- [Records for the exercise]:
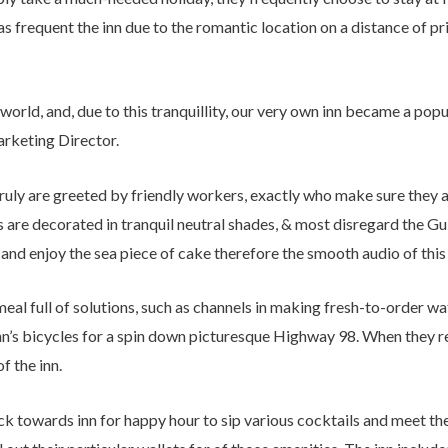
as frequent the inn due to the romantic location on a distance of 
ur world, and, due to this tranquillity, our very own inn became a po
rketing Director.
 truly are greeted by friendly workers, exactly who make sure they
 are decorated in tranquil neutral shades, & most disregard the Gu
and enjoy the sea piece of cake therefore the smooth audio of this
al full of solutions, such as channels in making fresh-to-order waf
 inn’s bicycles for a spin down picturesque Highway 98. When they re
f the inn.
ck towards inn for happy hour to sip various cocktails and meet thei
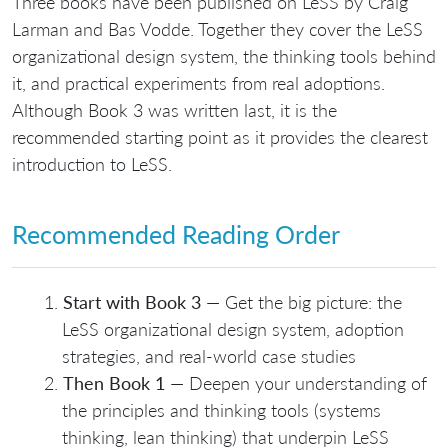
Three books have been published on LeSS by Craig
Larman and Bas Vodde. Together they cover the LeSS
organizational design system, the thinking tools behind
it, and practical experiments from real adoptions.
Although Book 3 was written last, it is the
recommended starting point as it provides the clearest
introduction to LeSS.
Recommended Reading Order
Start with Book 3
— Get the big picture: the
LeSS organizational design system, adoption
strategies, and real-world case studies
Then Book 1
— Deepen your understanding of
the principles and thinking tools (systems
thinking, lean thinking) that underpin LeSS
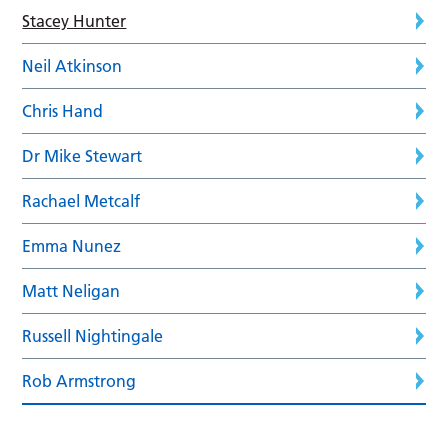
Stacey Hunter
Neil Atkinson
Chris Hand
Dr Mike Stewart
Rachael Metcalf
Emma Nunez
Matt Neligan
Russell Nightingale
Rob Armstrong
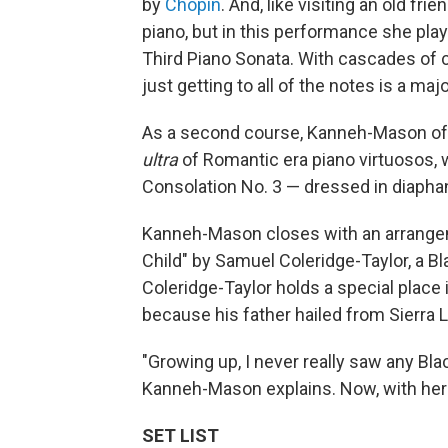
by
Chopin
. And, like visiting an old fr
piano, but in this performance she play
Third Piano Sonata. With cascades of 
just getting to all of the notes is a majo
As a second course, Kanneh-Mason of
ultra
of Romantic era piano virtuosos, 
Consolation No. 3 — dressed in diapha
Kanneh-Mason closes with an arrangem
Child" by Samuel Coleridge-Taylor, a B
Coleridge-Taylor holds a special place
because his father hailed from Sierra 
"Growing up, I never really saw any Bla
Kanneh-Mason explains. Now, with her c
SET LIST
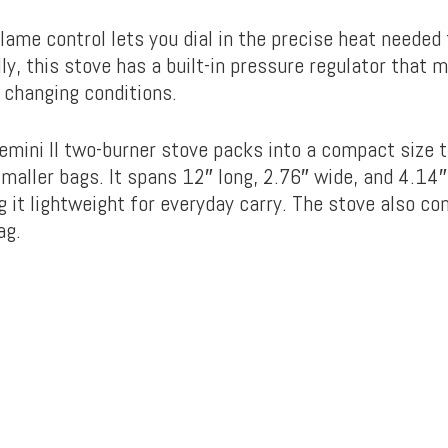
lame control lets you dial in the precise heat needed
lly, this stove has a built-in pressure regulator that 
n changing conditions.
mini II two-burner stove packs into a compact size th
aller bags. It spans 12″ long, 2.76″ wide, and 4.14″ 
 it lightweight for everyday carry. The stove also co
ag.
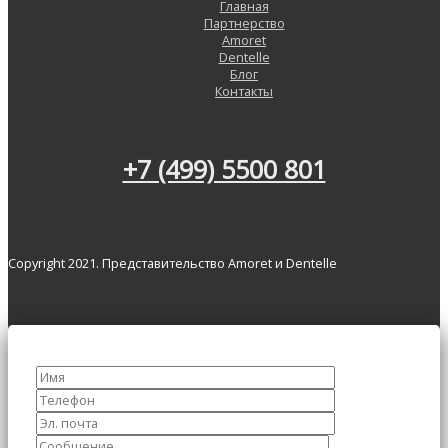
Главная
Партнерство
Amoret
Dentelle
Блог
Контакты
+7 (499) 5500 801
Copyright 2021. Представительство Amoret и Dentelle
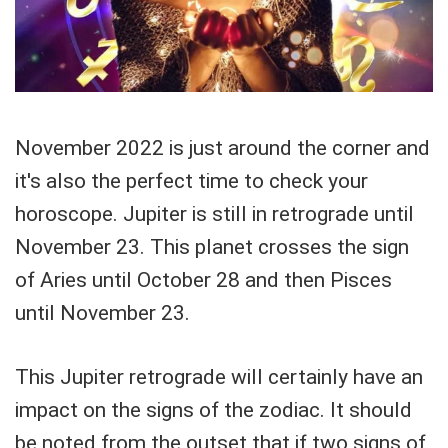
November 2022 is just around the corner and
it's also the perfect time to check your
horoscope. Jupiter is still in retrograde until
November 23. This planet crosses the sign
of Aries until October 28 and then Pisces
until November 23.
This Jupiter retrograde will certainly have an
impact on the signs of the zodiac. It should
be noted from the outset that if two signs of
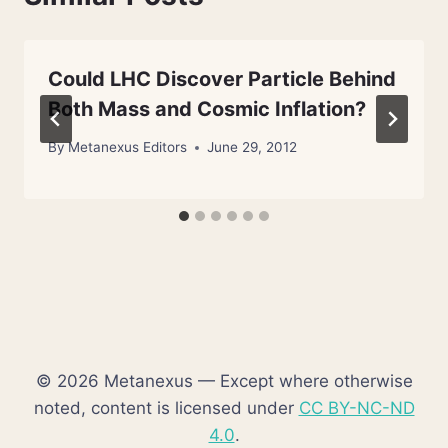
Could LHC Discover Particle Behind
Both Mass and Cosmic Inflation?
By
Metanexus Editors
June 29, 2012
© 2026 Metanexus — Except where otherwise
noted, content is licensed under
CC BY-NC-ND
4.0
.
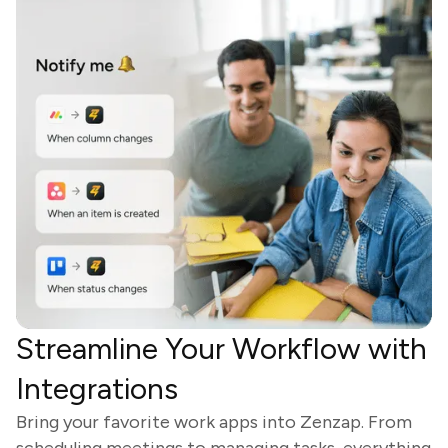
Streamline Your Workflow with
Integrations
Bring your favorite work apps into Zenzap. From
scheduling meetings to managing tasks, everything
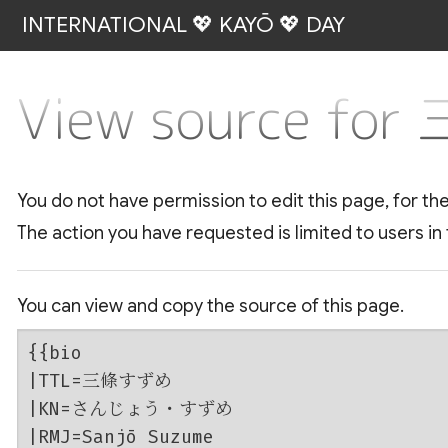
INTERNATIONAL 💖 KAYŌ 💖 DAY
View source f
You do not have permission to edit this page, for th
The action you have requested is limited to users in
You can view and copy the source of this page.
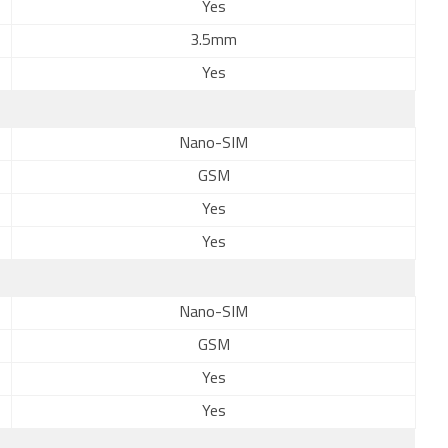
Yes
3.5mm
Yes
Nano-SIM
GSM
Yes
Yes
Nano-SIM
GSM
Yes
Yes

- [Work required]: Please transcribe every record above exactly as written, leaving out the pictures.

- [Completed exercise]:
as frequent the inn due to the romantic location on a distance of 
ur world, and, due to this tranquillity, our very own inn became a po
rketing Director.
 truly are greeted by friendly workers, exactly who make sure they
 are decorated in tranquil neutral shades, & most disregard the Gu
and enjoy the sea piece of cake therefore the smooth audio of this
al full of solutions, such as channels in making fresh-to-order waf
 inn’s bicycles for a spin down picturesque Highway 98. When they re
f the inn.
ck towards inn for happy hour to sip various cocktails and meet thei
Three books have been published on LeSS by Craig
Larman and Bas Vodde. Together they cover the LeSS
organizational design system, the thinking tools behind
it, and practical experiments from real adoptions.
Although Book 3 was written last, it is the
recommended starting point as it provides the clearest
introduction to LeSS.
Recommended Reading Order
Start with Book 3
— Get the big picture: the
LeSS organizational design system, adoption
strategies, and real-world case studies
Then Book 1
— Deepen your understanding of
the principles and thinking tools (systems
thinking, lean thinking) that underpin LeSS
Stacey Hunter
Neil Atkinson
Chris Hand
Dr Mike Stewart
Rachael Metcalf
Emma Nunez
Matt Neligan
Russell Nightingale
Rob Armstrong
by
Chopin
. And, like visiting an old fr
piano, but in this performance she play
Third Piano Sonata. With cascades of 
just getting to all of the notes is a majo
As a second course, Kanneh-Mason of
ultra
of Romantic era piano virtuosos, 
Consolation No. 3 — dressed in diapha
Kanneh-Mason closes with an arrangem
Child" by Samuel Coleridge-Taylor, a B
Coleridge-Taylor holds a special place
because his father hailed from Sierra 
"Growing up, I never really saw any Bla
Kanneh-Mason explains. Now, with her c
SET LIST
lame control lets you dial in the precise heat needed
lly, this stove has a built-in pressure regulator that 
n changing conditions.
mini II two-burner stove packs into a compact size th
aller bags. It spans 12″ long, 2.76″ wide, and 4.14″ 
 it lightweight for everyday carry. The stove also co
ag.
Главная
Партнерство
Amoret
Dentelle
Блог
Контакты
+7 (499) 5500 801
Copyright 2021. Представительство Amoret и Dentelle
November 2022 is just around the corner and
it's also the perfect time to check your
horoscope. Jupiter is still in retrograde until
November 23. This planet crosses the sign
of Aries until October 28 and then Pisces
until November 23.
This Jupiter retrograde will certainly have an
impact on the signs of the zodiac. It should
be noted from the outset that if two signs of
Could LHC Discover Particle Behind
Both Mass and Cosmic Inflation?
By
Metanexus Editors
June 29, 2012
© 2026 Metanexus — Except where otherwise
noted, content is licensed under
CC BY-NC-ND
4.0
.
Streamline Your Workflow with
Integrations
Bring your favorite work apps into Zenzap. From
scheduling meetings to managing tasks, everything
INTERNATIONAL 💖 KAYŌ 💖 DAY
View source f
You do not have permission to edit this page, for th
The action you have requested is limited to users in
You can view and copy the source of this page.
Yes
3.5mm
Yes
Nano-SIM
GSM
Yes
Yes
Nano-SIM
GSM
Yes
Yes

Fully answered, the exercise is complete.